→ **AIM OF THE EXERCISE**: To complete this task, print all the data below exactly but leave out the images.

→ **Stored data**:
● ● ● ●
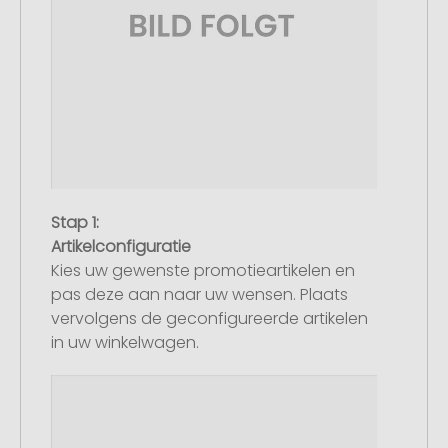
Stap 1:
Artikelconfiguratie
Kies uw gewenste promotieartikelen en
pas deze aan naar uw wensen. Plaats
vervolgens de geconfigureerde artikelen
in uw winkelwagen.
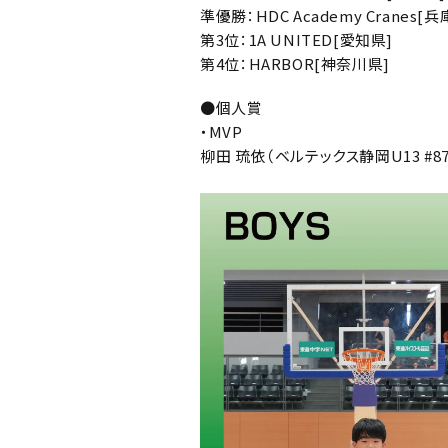
準優勝：
HDC Academy Cranes
[兵
第3位：
1A UNITED
[愛知県]
第4位：
HARBOR
[神奈川県]
●個人賞
・MVP
柳田 琉依（ベルテックス静岡U13 #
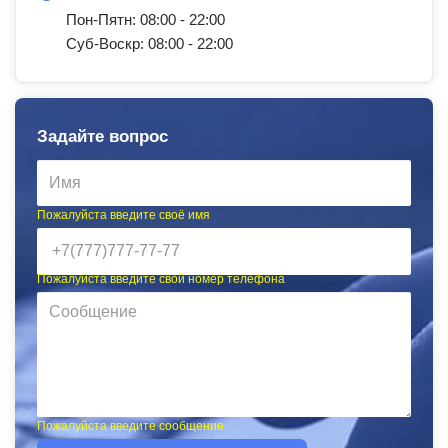
Пон-Пятн: 08:00 - 22:00
Суб-Воскр: 08:00 - 22:00
Задайте вопрос
Пожалуйста введите своё имя
Пожалуйста введите свой номер телефона
Пожалуйста введите сообщение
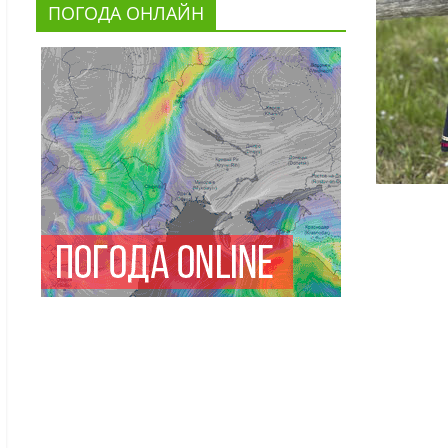
ПОГОДА ОНЛАЙН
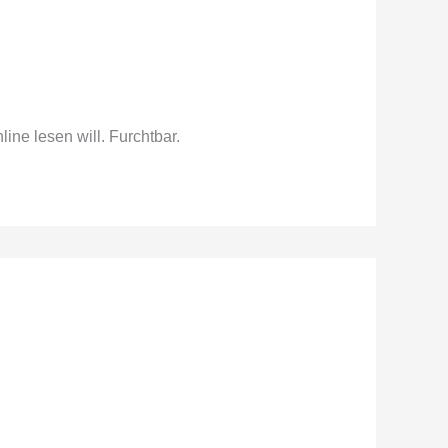
ne lesen will. Furchtbar.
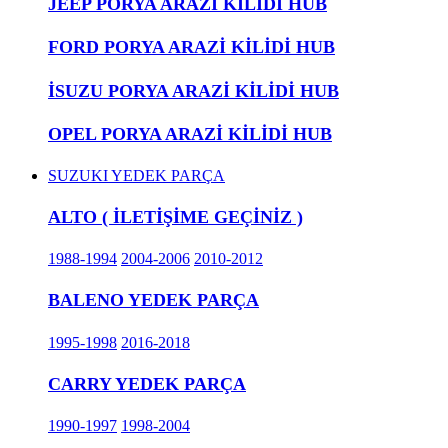
JEEP PORYA ARAZİ KİLİDİ HUB
FORD PORYA ARAZİ KİLİDİ HUB
İSUZU PORYA ARAZİ KİLİDİ HUB
OPEL PORYA ARAZİ KİLİDİ HUB
SUZUKI YEDEK PARÇA
ALTO ( İLETİŞİME GEÇİNİZ )
1988-1994
2004-2006
2010-2012
BALENO YEDEK PARÇA
1995-1998
2016-2018
CARRY YEDEK PARÇA
1990-1997
1998-2004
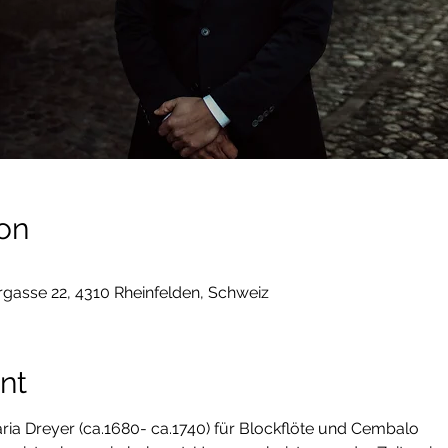
on
rgasse 22, 4310 Rheinfelden, Schweiz
nt
a Dreyer (ca.1680- ca.1740) für Blockflöte und Cembalo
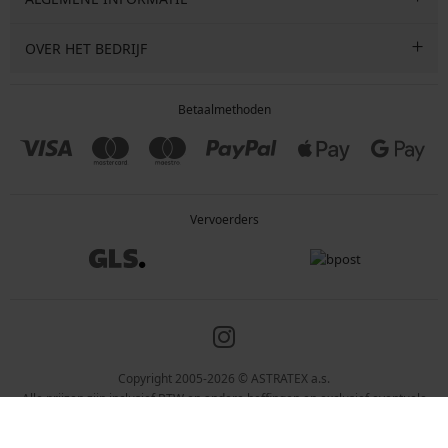
OVER HET BEDRIJF
Betaalmethoden
Vervoerders
Copyright 2005-2026 © ASTRATEX a.s.
Alle prijzen zijn inclusief BTW en andere heffingen en exclusief eventuele
verzendkosten en servicekosten.
Programia – webshops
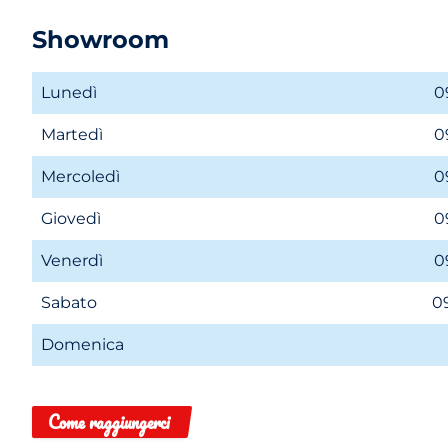
Showroom
Lunedì
0
Martedì
0
Mercoledì
0
Giovedì
0
Venerdì
0
Sabato
09
Domenica
Come raggiungerci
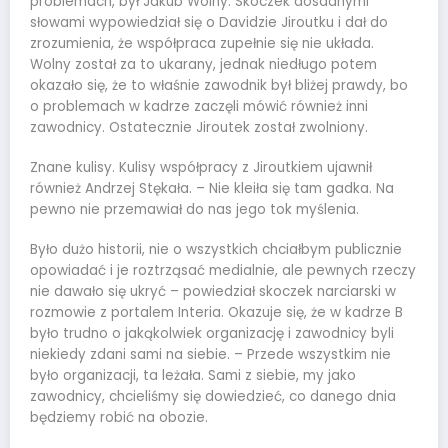
problemach, był Jakub Wolny. Skoczek dosadnymi
słowami wypowiedział się o Davidzie Jiroutku i dał do
zrozumienia, że współpraca zupełnie się nie układa.
Wolny został za to ukarany, jednak niedługo potem
okazało się, że to właśnie zawodnik był bliżej prawdy, bo
o problemach w kadrze zaczęli mówić również inni
zawodnicy. Ostatecznie Jiroutek został zwolniony.
Znane kulisy. Kulisy współpracy z Jiroutkiem ujawnił
również Andrzej Stękała. – Nie kleiła się tam gadka. Na
pewno nie przemawiał do nas jego tok myślenia.
Było dużo historii, nie o wszystkich chciałbym publicznie
opowiadać i je roztrząsać medialnie, ale pewnych rzeczy
nie dawało się ukryć – powiedział skoczek narciarski w
rozmowie z portalem Interia. Okazuje się, że w kadrze B
było trudno o jakąkolwiek organizację i zawodnicy byli
niekiedy zdani sami na siebie. – Przede wszystkim nie
było organizacji, ta leżała. Sami z siebie, my jako
zawodnicy, chcieliśmy się dowiedzieć, co danego dnia
będziemy robić na obozie.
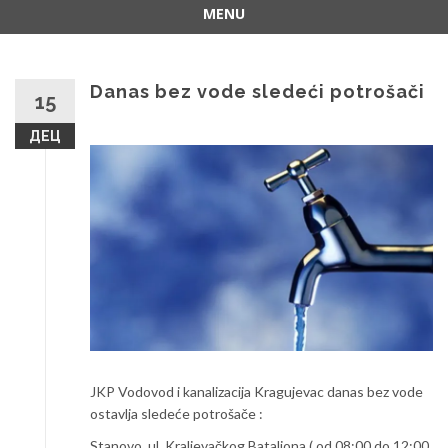
MENU
Skip
to
content
Danas bez vode sledeći potrošači
15
ДЕЦ
JKP Vodovod i kanalizacija Kragujevac danas bez vode
ostavlja sledeće potrošače :
Stanovo, ul. Kraljevačkog Bataljona ( od 08:00 do 12:00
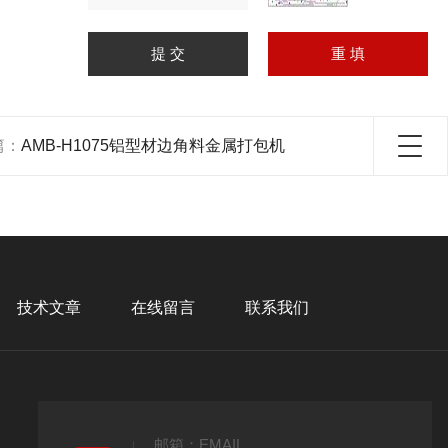
篇：
AMB-H1075铝型材边角料金属打包机
技术文章
在线留言
联系我们
邮箱：EMAIL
● ● ● ●
→ **SOLUTION TO THE EXERCISE**:
Stap 1:
Artikelconfiguratie
Kies uw gewenste promotieartikelen en
pas deze aan naar uw wensen. Plaats
vervolgens de geconfigureerde artikelen
in uw winkelwagen.
準優勝：
HDC Academy Cranes
[兵
第3位：
1A UNITED
[愛知県]
第4位：
HARBOR
[神奈川県]
●個人賞
・MVP
柳田 琉依（ベルテックス静岡U13 #
Пон-Пятн: 08:00 - 22:00
Суб-Воскр: 08:00 - 22:00
Задайте вопрос
Пожалуйста введите своё имя
Пожалуйста введите свой номер телефона
Пожалуйста введите сообщение
ПОГОДА ОНЛАЙН
ne lesen will. Furchtbar.
JEEP PORYA ARAZİ KİLİDİ HUB
FORD PORYA ARAZİ KİLİDİ HUB
İSUZU PORYA ARAZİ KİLİDİ HUB
OPEL PORYA ARAZİ KİLİDİ HUB
SUZUKI YEDEK PARÇA
ALTO ( İLETİŞİME GEÇİNİZ )
1988-1994
2004-2006
2010-2012
BALENO YEDEK PARÇA
1995-1998
2016-2018
CARRY YEDEK PARÇA
1990-1997
1998-2004
on
rgasse 22, 4310 Rheinfelden, Schweiz
nt
a Dreyer (ca.1680- ca.1740) für Blockflöte und Cembalo
OVER HET BEDRIJF
Betaalmethoden
Vervoerders
Copyright 2005-2026 © ASTRATEX a.s.
Alle prijzen zijn inclusief BTW en andere heffingen en exclusief eventuele
verzendkosten en servicekosten.
Programia – webshops
Showroom
Lunedì
0
Martedì
0
Mercoledì
0
Giovedì
0
Venerdì
0
Sabato
09
Domenica
Come raggiungerci
problemach, był Jakub Wolny. Skoczek dosadnymi
słowami wypowiedział się o Davidzie Jiroutku i dał do
zrozumienia, że współpraca zupełnie się nie układa.
Wolny został za to ukarany, jednak niedługo potem
okazało się, że to właśnie zawodnik był bliżej prawdy, bo
o problemach w kadrze zaczęli mówić również inni
zawodnicy. Ostatecznie Jiroutek został zwolniony.
Znane kulisy. Kulisy współpracy z Jiroutkiem ujawnił
również Andrzej Stękała. – Nie kleiła się tam gadka. Na
pewno nie przemawiał do nas jego tok myślenia.
Było dużo historii, nie o wszystkich chciałbym publicznie
opowiadać i je roztrząsać medialnie, ale pewnych rzeczy
nie dawało się ukryć – powiedział skoczek narciarski w
rozmowie z portalem Interia. Okazuje się, że w kadrze B
było trudno o jakąkolwiek organizację i zawodnicy byli
niekiedy zdani sami na siebie. – Przede wszystkim nie
było organizacji, ta leżała. Sami z siebie, my jako
zawodnicy, chcieliśmy się dowiedzieć, co danego dnia
będziemy robić na obozie.
MENU
Skip
to
content
Danas bez vode sledeći potrošači
15
ДЕЦ
JKP Vodovod i kanalizacija Kragujevac danas bez vode
ostavlja sledeće potrošače :
Stanovo, ul. Kraljevačkog Bataljona ( od 08:00 do 12:00
篇：
AMB-H1075铝型材边角料金属打包机
技术文章
在线留言
联系我们
邮箱：EMAIL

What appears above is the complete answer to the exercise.